I use WSL2 (Windows Subsystem for Linux) for these purposes. I install all the dependencies around it. The commons are: NodeJS (NVM), Go, Rust, Python, and a bunch of CLI tools.
I use Visual Studio Code as my primary IDE in writing smart contracts. The fun part of using VSCode is that, I can always target WSL2 for debugging and deploying purposes.
I’m very new to Go and Rust as a trendy programming languages. Learning them through WSL2 is a very cool sandboxed environment for me to play around.
Machine Learning Development
I worked on a ML.NET project, and using a Windows machine works perfectly.
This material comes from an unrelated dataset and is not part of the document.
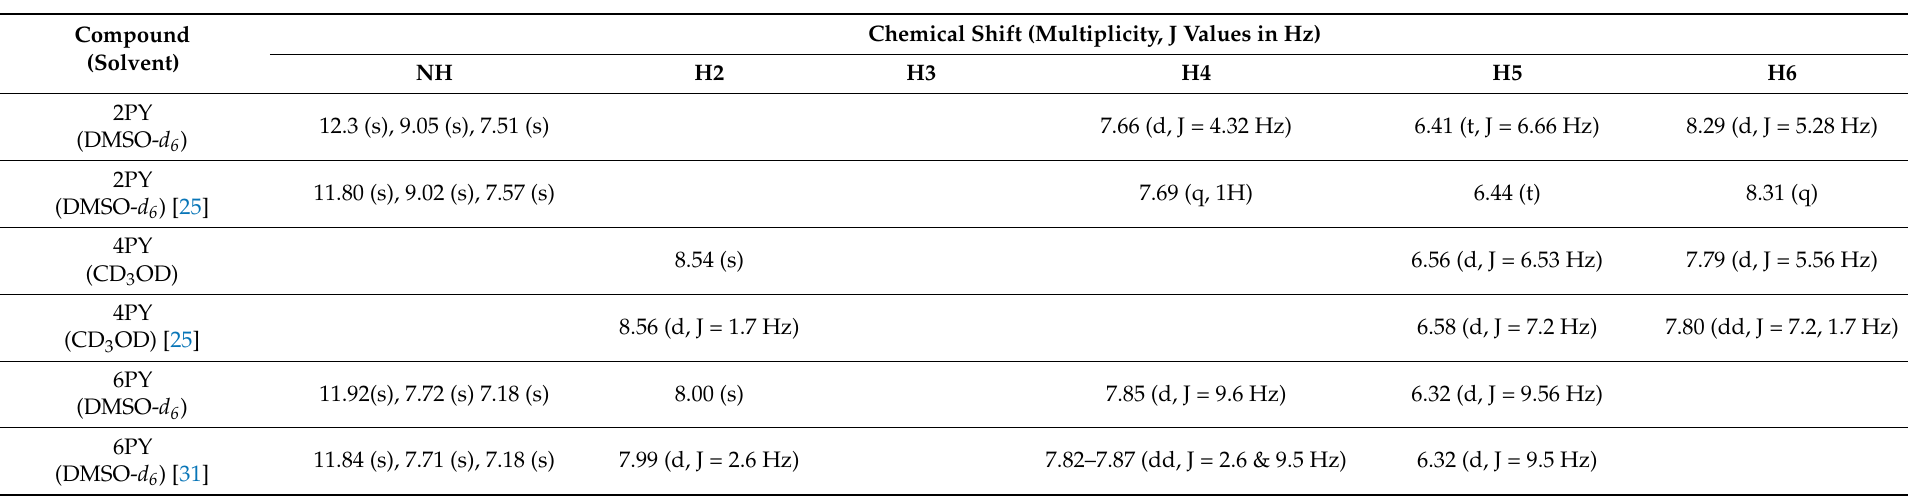
Table 1. Tables of 1 H NMR chemical shift for the non-substituted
Although it’s not really dependent on the OS, I just really find the fun of working with .NET on Windows in general - again familiarity.
I used to bother installing Anaconda, Keras, TensorFlow, and all other Python dependencies on Windows (and tried on WSL), but I didn’t find the experience pleasant. These days, I just use a managed server / cluster on cloud ie Jupyter kernel, Databricks, Azure ML, and Azure Synapse.
When you’re developing an iPhone app, it’s always a need to have a MacOS machine. Specially when you’re dealing with application signing, bundling, certificates - they all live in the close walled gardens of Apple.
Although I can use Windows for Android development, I just prefer to use a Mac so that I have a single device to work on “just mobile”. This goes with the rest of the Android suite: ADB, JDKs, SDKs, Gradle, Scala, Groovy, and Maven.
I also work on Cross-Platform technologies like Xamarin, React Native, Flutter, Swift UI, and based from experience, it’s a much smoother experience to have this workflow on a MacOS. Otherwise, you will be working on Android only, then think about iOS as an after thought.
MacOS Desktop Development
I am also working on a MacOS Desktop project, and with no surprise you will be needing a Mac hardware for this.
On a separate note, I don’t find AppleScript as a fun experience. But Swift is a really good programming language to work on. :)
These days I usually work on a React frontend. I did touch on some Angular and Vue, but my involvement is very minimal. It’s all the familiar toolset of NodeJS, TypeScript, and npm tools and packages.
I prefer to work on MacOS for Web Front-end development because of Safari! Although the whole world is really about Chrome, most web projects require for it to work on Safari.
Also given that when I work on React Native, I do it on a Mac. The context switching of sharing those React components across mobile and web, it’s just easier to test on a single machine.
Java is a programming language and platform that I didn’t particularly prefer, but an inevitable thing that you see time and time again in your career. Given that my Android development workflow is in MacOS, all things Java related, I just do them on MacOS too.
I prefer to use Windows for the “Office work”, .NET & Azure Development, and my primary presenting device. WSL also brings a lot of flexibility to have Linux without the need of VMs or Dual Boot.
I prefer to use MacOS for all things mobile and web front-end. Although a lot of these workflows can be done on Windows, the energy of iOS/MacOS/Swift just drags me back to sticking with MacOS.
In an alternative universe, if XCode Tools and general iOS development becomes available as a Docker Container or WSM (Windows Subsystem for MacOS), then Windows will be my one and only device.